Frage von Feedtheworld20, 13

Kfz Gadget erfunden, wo kann man sich um Brandschutzbestimmungen für das Material schlau machen?

Hallo,

ich hab was praktisches und günstiges erfunden. Bzw geplant. Es ist ein Gadget das im Innenraum eines Fahrzeugs verwendet wird, es besteht vorwiegend aus Schaumstoff. Der Hersteller des Schaumstoffs meinte, ich soll mich wegen gesonderter Bestimmungen für Gadgets im KFZ Bereich erkundigen, bevor wir ein Material wählen können. da normaler Schaumstoff vorwiegend aus Öl besteht und somit brennen kann.

Brandhemmender Schaumstoff ist erheblich teurer, und leider eben nur in sehr unpassenden Farben erhältlich.

Kann mir jemand sagen wo man sich da eine handfeste Auskunft holen kann? Arbeiterkammer und Wirtschaftskammer konnten mir beide nicht weiterhelfen.

Irgendwo muss soetwas ja klar definiert sein, oder nicht?

Wäre ich überhaupt haftbar wenn jemand dieses Teil im Fahrzeug hat, und durch zB durch eine Zigarette fängt der Schaumstoff an zu brennen, oder sind da Personen selbst dafür verantwortlich?

□ □ □ □ □

AUFGABE 1:
Beantworten Sie anhand des Forenbeitrags zum Kfz-Gadget die folgenden Fragen:
(a) Woraus besteht das Gadget vorwiegend?
(b) Welche zwei Nachteile von brandhemmendem Schaumstoff werden genannt?
(c) Welche beiden Stellen konnten bei der Frage nicht weiterhelfen?
AUFGABE 2:
Prüfen Sie, ob die folgenden Aussagen mit dem Forenbeitrag zum Kfz-Gadget übereinstimmen. Antworten Sie jeweils mit Ja oder Nein und zitieren Sie die entscheidenden Worte aus dem Beitrag.
(a) Der Hersteller des Schaumstoffs empfahl, sich über gesonderte Bestimmungen zu erkundigen.
(b) Das Gadget ist bereits fertig hergestellt.
(c) Brandhemmender Schaumstoff ist in vielen passenden Farben erhältlich.
AUFGABE 3:
Führen Sie den Forenbeitrag zum Kfz-Gadget im Anschluss an seinen letzten Satz fort.

□ □ □ □ □

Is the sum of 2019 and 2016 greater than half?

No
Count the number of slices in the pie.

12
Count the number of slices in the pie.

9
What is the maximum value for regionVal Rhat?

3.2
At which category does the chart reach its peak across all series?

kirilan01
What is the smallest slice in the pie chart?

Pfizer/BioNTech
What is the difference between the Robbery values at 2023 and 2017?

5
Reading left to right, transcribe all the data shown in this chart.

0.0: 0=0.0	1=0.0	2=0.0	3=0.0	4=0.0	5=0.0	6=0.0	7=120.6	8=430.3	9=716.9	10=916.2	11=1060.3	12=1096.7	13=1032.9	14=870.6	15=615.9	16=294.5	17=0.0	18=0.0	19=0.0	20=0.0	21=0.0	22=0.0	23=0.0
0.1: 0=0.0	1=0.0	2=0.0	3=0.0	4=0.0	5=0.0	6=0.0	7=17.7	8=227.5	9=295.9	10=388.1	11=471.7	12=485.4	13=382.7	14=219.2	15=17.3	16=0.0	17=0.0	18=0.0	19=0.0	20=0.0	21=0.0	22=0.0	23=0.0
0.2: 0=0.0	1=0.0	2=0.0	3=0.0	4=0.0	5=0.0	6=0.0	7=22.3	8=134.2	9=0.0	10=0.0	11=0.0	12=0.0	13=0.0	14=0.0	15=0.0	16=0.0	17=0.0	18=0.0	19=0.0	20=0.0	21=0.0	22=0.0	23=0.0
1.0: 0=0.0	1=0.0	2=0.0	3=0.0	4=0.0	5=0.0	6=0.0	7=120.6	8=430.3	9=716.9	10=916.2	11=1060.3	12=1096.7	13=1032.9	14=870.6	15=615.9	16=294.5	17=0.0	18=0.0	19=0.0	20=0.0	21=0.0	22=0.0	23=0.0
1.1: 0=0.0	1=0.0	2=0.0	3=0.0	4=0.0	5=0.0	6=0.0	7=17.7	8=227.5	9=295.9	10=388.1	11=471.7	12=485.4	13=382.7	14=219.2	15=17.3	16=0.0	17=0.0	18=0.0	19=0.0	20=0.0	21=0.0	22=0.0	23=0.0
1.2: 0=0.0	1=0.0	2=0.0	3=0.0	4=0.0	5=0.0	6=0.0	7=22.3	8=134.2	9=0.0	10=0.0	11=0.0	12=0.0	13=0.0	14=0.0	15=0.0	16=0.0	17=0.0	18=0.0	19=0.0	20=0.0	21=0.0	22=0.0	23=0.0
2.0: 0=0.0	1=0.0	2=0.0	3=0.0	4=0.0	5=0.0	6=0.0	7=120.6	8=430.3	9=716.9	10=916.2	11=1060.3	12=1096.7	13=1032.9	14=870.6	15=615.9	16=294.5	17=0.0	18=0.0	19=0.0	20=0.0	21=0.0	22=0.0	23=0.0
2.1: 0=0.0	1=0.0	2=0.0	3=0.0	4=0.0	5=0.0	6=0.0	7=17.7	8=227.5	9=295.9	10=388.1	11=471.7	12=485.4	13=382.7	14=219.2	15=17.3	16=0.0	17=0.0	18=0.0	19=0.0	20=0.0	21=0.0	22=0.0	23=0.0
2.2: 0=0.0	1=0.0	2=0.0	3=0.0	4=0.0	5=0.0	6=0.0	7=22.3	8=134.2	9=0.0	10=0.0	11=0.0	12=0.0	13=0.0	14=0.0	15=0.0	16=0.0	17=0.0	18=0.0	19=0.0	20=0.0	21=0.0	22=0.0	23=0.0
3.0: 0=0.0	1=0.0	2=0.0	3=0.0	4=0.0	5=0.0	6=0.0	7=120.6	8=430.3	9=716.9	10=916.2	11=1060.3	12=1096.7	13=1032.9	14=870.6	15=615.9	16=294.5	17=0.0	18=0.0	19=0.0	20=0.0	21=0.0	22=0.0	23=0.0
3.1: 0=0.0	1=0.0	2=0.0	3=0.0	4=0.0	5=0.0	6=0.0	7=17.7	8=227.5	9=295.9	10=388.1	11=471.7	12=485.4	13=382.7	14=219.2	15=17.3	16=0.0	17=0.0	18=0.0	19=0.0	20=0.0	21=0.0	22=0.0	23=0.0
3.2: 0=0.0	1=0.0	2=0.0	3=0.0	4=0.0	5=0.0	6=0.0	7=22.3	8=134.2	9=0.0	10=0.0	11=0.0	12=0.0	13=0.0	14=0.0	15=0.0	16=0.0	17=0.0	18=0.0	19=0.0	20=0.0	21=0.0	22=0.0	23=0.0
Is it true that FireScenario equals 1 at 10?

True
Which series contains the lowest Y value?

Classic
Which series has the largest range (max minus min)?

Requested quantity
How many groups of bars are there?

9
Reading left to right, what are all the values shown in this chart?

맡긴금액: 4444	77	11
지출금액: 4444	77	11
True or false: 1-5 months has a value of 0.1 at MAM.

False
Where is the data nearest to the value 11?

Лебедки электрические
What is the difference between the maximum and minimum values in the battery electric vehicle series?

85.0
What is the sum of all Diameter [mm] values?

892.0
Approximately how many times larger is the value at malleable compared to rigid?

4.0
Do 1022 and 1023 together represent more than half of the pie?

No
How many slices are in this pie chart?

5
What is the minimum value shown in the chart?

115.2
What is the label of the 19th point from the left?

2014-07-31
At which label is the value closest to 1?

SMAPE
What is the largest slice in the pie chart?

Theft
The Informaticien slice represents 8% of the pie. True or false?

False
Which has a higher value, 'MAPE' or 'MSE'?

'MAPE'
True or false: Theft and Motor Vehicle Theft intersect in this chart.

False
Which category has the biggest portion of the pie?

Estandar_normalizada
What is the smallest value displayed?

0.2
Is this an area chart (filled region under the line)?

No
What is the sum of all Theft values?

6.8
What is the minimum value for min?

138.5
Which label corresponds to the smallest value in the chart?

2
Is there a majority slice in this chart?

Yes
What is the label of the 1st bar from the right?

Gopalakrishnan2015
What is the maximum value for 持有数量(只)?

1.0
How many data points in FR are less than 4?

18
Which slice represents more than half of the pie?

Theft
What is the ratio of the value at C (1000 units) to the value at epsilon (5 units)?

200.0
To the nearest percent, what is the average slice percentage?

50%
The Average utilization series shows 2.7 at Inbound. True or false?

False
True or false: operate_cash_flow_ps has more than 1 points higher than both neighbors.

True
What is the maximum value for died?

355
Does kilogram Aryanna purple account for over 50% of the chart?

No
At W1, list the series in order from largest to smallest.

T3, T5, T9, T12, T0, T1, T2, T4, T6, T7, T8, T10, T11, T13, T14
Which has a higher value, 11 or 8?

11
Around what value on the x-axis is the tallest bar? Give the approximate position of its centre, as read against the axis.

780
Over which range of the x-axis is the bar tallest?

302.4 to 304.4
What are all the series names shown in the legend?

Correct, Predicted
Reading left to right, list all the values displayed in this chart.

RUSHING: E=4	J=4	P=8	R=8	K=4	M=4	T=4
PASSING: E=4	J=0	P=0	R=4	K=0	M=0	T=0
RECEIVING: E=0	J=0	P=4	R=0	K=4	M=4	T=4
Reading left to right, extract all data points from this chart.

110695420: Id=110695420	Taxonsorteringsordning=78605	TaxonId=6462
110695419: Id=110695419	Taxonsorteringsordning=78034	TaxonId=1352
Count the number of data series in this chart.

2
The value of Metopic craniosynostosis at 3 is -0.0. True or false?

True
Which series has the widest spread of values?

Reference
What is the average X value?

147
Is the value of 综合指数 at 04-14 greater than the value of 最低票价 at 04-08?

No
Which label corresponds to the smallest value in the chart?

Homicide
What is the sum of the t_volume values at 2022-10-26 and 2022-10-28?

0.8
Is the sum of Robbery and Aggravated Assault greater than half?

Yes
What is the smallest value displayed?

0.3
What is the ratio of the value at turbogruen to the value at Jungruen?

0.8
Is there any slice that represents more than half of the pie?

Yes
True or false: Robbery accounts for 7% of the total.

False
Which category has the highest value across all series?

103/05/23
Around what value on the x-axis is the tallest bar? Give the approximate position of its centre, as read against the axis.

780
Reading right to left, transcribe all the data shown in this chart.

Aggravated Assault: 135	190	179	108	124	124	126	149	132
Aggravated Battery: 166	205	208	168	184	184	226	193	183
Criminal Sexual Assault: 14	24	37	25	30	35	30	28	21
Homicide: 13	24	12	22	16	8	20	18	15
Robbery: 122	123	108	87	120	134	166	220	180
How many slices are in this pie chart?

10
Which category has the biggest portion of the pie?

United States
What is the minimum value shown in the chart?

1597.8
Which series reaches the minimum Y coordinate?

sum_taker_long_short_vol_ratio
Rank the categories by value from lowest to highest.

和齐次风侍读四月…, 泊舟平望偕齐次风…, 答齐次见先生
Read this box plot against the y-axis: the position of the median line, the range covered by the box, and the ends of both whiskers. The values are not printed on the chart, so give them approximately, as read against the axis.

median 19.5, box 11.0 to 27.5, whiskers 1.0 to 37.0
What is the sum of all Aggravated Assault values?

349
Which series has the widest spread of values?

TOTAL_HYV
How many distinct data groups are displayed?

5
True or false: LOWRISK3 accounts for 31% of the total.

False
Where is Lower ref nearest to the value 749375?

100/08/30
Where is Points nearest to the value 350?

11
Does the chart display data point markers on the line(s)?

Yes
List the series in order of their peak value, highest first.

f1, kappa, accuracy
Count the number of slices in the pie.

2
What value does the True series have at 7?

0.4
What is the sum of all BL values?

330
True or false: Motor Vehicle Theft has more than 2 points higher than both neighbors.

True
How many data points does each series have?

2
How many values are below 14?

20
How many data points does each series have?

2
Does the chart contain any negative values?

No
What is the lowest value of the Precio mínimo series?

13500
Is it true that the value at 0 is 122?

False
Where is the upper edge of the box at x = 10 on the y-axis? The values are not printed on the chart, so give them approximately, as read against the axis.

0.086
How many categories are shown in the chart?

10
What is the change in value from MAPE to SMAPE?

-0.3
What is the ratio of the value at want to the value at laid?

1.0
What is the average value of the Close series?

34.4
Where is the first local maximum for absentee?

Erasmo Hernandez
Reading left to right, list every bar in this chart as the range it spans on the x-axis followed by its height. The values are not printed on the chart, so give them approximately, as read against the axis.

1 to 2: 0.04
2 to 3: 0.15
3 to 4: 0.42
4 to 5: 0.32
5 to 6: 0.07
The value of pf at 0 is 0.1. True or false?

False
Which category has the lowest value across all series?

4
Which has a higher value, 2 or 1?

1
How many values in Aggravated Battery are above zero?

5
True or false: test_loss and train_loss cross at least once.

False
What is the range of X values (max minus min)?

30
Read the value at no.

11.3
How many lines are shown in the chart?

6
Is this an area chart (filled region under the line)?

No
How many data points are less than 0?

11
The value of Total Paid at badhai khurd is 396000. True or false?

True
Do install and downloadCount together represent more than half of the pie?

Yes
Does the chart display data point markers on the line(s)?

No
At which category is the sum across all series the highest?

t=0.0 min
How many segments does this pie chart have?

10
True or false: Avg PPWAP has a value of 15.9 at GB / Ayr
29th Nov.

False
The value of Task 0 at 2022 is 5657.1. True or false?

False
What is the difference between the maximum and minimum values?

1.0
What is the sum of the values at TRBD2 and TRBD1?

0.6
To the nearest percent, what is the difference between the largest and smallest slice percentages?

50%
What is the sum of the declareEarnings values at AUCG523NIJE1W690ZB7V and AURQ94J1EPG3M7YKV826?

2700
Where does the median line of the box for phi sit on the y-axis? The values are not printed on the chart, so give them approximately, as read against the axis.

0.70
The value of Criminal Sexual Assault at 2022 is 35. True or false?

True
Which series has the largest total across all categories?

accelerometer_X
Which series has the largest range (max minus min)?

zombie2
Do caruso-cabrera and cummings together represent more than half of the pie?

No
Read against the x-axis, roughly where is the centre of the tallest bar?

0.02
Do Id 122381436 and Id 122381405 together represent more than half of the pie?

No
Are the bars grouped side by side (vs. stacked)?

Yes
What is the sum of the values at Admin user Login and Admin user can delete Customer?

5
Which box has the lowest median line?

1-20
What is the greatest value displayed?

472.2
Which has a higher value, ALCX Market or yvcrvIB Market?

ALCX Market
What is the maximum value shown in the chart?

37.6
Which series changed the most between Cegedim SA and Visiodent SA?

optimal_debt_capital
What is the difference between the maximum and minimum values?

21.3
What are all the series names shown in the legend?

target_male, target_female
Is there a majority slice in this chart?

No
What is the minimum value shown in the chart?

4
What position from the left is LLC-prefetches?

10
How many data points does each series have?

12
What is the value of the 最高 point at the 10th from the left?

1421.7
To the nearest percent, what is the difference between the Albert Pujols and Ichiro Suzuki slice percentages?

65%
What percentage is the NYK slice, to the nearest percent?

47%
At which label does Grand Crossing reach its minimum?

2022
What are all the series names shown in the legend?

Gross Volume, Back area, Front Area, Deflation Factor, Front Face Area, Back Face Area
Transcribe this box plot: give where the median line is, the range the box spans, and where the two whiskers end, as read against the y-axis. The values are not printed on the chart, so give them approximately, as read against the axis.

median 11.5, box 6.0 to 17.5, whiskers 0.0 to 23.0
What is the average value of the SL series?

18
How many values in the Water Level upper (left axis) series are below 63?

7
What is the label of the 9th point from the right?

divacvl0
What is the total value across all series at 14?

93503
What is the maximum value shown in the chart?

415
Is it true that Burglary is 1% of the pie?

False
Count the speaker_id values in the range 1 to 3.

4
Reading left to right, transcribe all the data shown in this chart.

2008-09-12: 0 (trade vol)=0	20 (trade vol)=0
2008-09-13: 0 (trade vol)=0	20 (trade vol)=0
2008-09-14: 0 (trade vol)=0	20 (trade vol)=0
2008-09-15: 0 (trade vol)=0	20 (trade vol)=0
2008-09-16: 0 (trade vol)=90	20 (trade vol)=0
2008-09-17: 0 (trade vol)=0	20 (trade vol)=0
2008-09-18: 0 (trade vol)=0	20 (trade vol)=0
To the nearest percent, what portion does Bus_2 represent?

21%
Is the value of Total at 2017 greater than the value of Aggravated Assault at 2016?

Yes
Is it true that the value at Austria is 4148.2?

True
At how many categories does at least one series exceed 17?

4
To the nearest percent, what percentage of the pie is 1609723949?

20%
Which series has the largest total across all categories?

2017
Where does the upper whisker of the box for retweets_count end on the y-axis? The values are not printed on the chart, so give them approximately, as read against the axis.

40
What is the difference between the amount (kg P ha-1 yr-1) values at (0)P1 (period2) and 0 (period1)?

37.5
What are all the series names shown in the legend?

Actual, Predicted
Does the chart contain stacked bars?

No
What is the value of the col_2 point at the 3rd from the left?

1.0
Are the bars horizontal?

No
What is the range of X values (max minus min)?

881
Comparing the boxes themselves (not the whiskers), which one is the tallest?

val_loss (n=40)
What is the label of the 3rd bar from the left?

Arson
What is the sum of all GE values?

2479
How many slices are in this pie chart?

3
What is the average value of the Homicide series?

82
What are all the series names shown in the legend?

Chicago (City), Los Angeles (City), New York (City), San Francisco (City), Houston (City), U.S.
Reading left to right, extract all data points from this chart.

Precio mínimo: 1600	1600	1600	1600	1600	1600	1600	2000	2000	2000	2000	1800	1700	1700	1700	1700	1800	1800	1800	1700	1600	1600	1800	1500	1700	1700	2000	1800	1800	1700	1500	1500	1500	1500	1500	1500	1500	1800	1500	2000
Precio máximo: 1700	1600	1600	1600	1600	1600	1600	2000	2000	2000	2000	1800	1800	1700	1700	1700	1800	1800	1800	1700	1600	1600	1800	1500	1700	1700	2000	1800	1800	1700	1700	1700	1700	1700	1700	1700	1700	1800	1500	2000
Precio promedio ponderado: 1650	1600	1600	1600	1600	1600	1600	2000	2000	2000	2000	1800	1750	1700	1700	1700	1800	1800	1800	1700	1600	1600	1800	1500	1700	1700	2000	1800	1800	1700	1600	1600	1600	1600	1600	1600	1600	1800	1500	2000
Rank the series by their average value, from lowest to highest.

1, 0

□ □ □ □ □

SCHRIFTLICHE ANTWORT 1:
(a) Vorwiegend aus Schaumstoff.
(b) Er ist erheblich teurer und nur in sehr unpassenden Farben erhältlich.
(c) Die Arbeiterkammer und die Wirtschaftskammer.

SCHRIFTLICHE ANTWORT 2:
(a) Ja: „Der Hersteller des Schaumstoffs meinte, ich soll mich wegen gesonderter Bestimmungen für Gadgets im KFZ Bereich erkundigen“
(b) Nein: „Bzw geplant.“
(c) Nein: „leider eben nur in sehr unpassenden Farben erhältlich“

SCHRIFTLICHE ANTWORT 3:
Ich hoffe jemand hat ne Antwort. Danke :)

Lg gustl

Hilfreichste Antwort - ausgezeichnet vom Fragesteller
von jloethe, Community-Experte für KFZ, 4

die KFZ Zulassungsbestimmungen regeln genau was wie und wo verwendet werden darf und was  eben zulässig oder Zulassungsfähig ist.  Niedergeschrieben ist das in der KFZ-Zulassungsordnung  die jedoch  nicht genau ist sondern auch wieder nur die Grundlage der Prüfungsstellen  festlegt.

Zuständig dafür sind die TÜV Typprüfstellen  die es  verteilt um ganzen Bundesgebiet gibt.. und die nach kostenpflichtiger prüfung ( die rechnen  nach Stundensätzen  ab ) eine entsprechende Bauartgenehmigung oder freigabe erteilen kann..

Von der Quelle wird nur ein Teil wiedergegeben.